From Grindelwald we float over an emerald valley in a gondola up to the village of First. Beside us and watching our every move is the perilous north face of the Eiger (the Ogre), menacingly responsible for claiming the lives of at least 64 climbers.

From First we hike to Lake Bacalpsee, and the vistas of the glacial water reflecting jagged snow-capped mountain peaks are about as subtle as a falling anvil. They keep urging us to take another photo, and it’s very easy to see why gorgeous Lake Bachalpsee travels around the world as a postcard!

To the delight of travelers, Switzerland is run with a by-the-book precision, and with schedules about as flexible as a crowbar transportation is always on time. However, the country’s Achilles heel is clearly its pillaging pricing. Affordable in Switzerland – I’m sorry, those words just do not compute!

Like most activities in this pauperizing nation, meals require some serious wallet-yoga, and it pains me to see Christine ordering a cup of coffee costing nearly as much as a small Caribbean island! Finding something ‘not too expensive’ here is about as rare as a Swiss declaration of war!

Moving on to Luzern we wander its historic cobblestoned streets amid towers of flowers. We cross the River Reuss using the photogenic Chapel Bridge which is cheerfully adorned by 278 wooden boxes spilling over with vibrant flowers of red. Then at the historic Musegg Wall, we climb a 580 year old structure that looks like somebody stole a vowel from its name; the Zyt Tower. 

Elegant swans on Lake Lucerne looking for handouts paddle about near shore, and we do a little paddling of our own by splashing down the lake to the village of Weggis aboard the 1906 built ‘Schiller’ paddle steamboat.    

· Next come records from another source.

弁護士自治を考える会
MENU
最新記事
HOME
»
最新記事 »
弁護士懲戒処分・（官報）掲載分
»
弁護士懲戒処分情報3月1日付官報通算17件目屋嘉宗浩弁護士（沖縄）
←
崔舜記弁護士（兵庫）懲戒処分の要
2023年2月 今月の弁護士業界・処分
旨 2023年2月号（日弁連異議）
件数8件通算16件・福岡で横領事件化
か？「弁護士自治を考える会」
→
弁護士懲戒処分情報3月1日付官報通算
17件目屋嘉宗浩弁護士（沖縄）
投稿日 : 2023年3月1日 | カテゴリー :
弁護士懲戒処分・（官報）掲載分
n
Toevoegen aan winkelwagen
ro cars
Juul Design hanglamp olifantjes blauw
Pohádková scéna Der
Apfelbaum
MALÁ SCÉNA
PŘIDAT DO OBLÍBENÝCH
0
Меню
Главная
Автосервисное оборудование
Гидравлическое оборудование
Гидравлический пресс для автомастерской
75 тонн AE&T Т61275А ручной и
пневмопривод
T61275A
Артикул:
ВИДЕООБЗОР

Luxembourg and Switzerland may both be diminutive domains, but often, as in this case, less is more. With this year’s travels at an end, we acknowledge what a privilege it has been to immerse ourselves in the remarkable landscapes of both of these epically beautiful wee countries.

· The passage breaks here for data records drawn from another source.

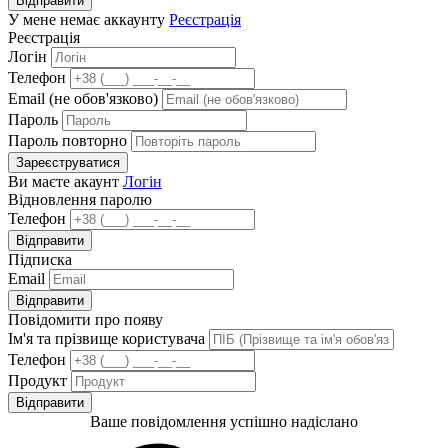
Відправити
У мене немає аккаунту
Реєстрація
Реєстрація
Логін
Телефон
Email (не обов'язково)
Пароль
Пароль повторно
Зареєструватися
Ви маєте акаунт
Логін
Відновлення паролю
Телефон
Відправити
Підписка
Email
Відправити
Повідомити про появу
Ім'я та прізвище користувача
Телефон
Продукт
Відправити
Ваше повідомлення успішно надіслано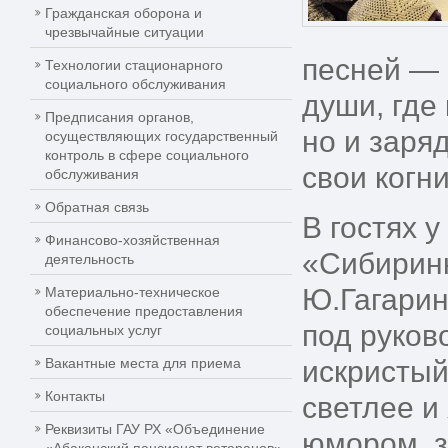
Гражданская оборона и
чрезвычайные ситуации
песней — 
Технологии стационарного
социального обслуживания
души, где
Предписания органов,
но и заря
осуществляющих государственный
контроль в сфере социального
свои когн
обслуживания
Обратная связь
В гостях 
Финансово-хозяйственная
«Сибиринк
деятельность
Ю.Гагарин
Материально-техническое
обеспечение предоставления
под руков
социальных услуг
Вакантные места для приема
искристый
Контакты
светлее и
Реквизиты ГАУ РХ «Объединение
юмором, з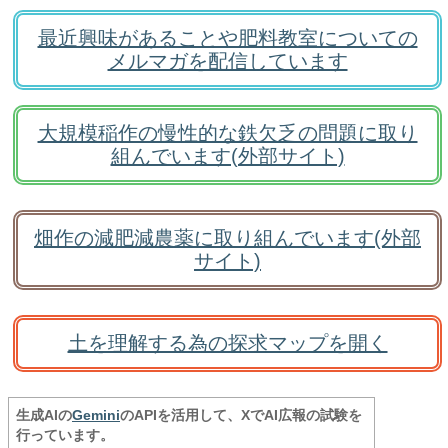
最近興味があることや肥料教室についての
メルマガを配信しています
大規模稲作の慢性的な鉄欠乏の問題に取り
組んでいます(外部サイト)
畑作の減肥減農薬に取り組んでいます(外部
サイト)
土を理解する為の探求マップを開く
生成AIの
Gemini
のAPIを活用して、XでAI広報の試験を
行っています。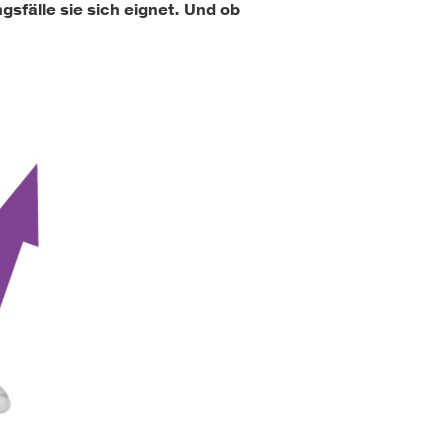
sfälle sie sich eignet. Und ob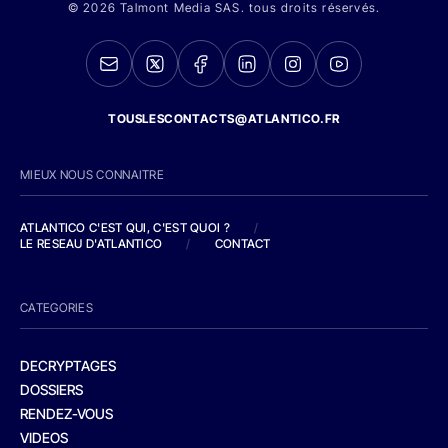
© 2026 Talmont Media SAS. tous droits réservés.
TOUSLESCONTACTS@ATLANTICO.FR
MIEUX NOUS CONNAITRE
ATLANTICO C'EST QUI, C'EST QUOI ?
/
LE RESEAU D'ATLANTICO
/
CONTACT
CATEGORIES
DECRYPTAGES
DOSSIERS
RENDEZ-VOUS
VIDEOS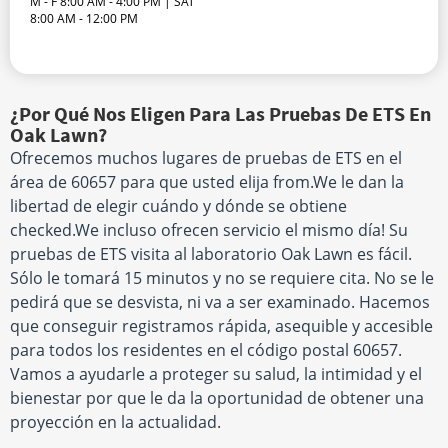
M - F 8:00 AM - 4:00 PM | SAT
8:00 AM - 12:00 PM
¿Por Qué Nos Eligen Para Las Pruebas De ETS En
Oak Lawn?
Ofrecemos muchos lugares de pruebas de ETS en el
área de 60657 para que usted elija from.We le dan la
libertad de elegir cuándo y dónde se obtiene
checked.We incluso ofrecen servicio el mismo día! Su
pruebas de ETS visita al laboratorio Oak Lawn es fácil.
Sólo le tomará 15 minutos y no se requiere cita. No se le
pedirá que se desvista, ni va a ser examinado. Hacemos
que conseguir registramos rápida, asequible y accesible
para todos los residentes en el código postal 60657.
Vamos a ayudarle a proteger su salud, la intimidad y el
bienestar por que le da la oportunidad de obtener una
proyección en la actualidad.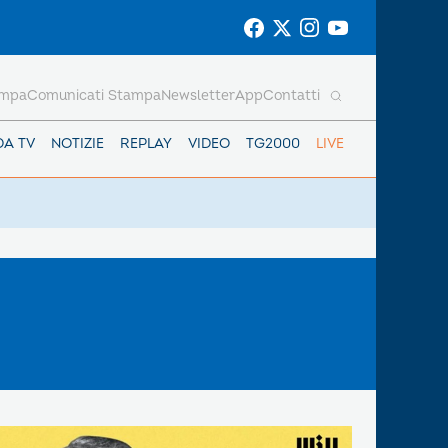
ampa
Comunicati Stampa
Newsletter
App
Contatti
DA TV
NOTIZIE
REPLAY
VIDEO
TG2000
LIVE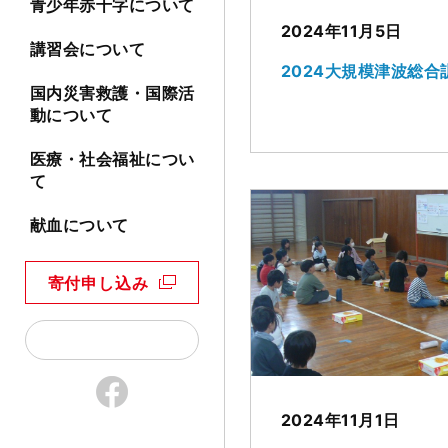
青少年赤十字について
2024年11月5日
講習会について
2024大規模津波総合
国内災害救護・国際活
動について
医療・社会福祉につい
て
献血について
寄付申し込み
2024年11月1日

Seeing the world with Christine began way back in 1981 during my quest to realize a boyhood dream of visiting South America’s mysterious Amazon Jungle. Christine’s dream on the other hand, after reading ‘Heidi’ as a little girl, has always been to visit the ‘bite your knuckles gorgeousness’ of the Swiss Alps.   Now we can be proud both that our childhood dreams have come to fruition, bookending over forty years of enticing adventures and misadventures together.

All the journeys have been enriching in their own way, and we are eternally grateful for what they have taught us about both the world and ourselves. Beyond a doubt, travel is the best gift we could have ever given ourselves.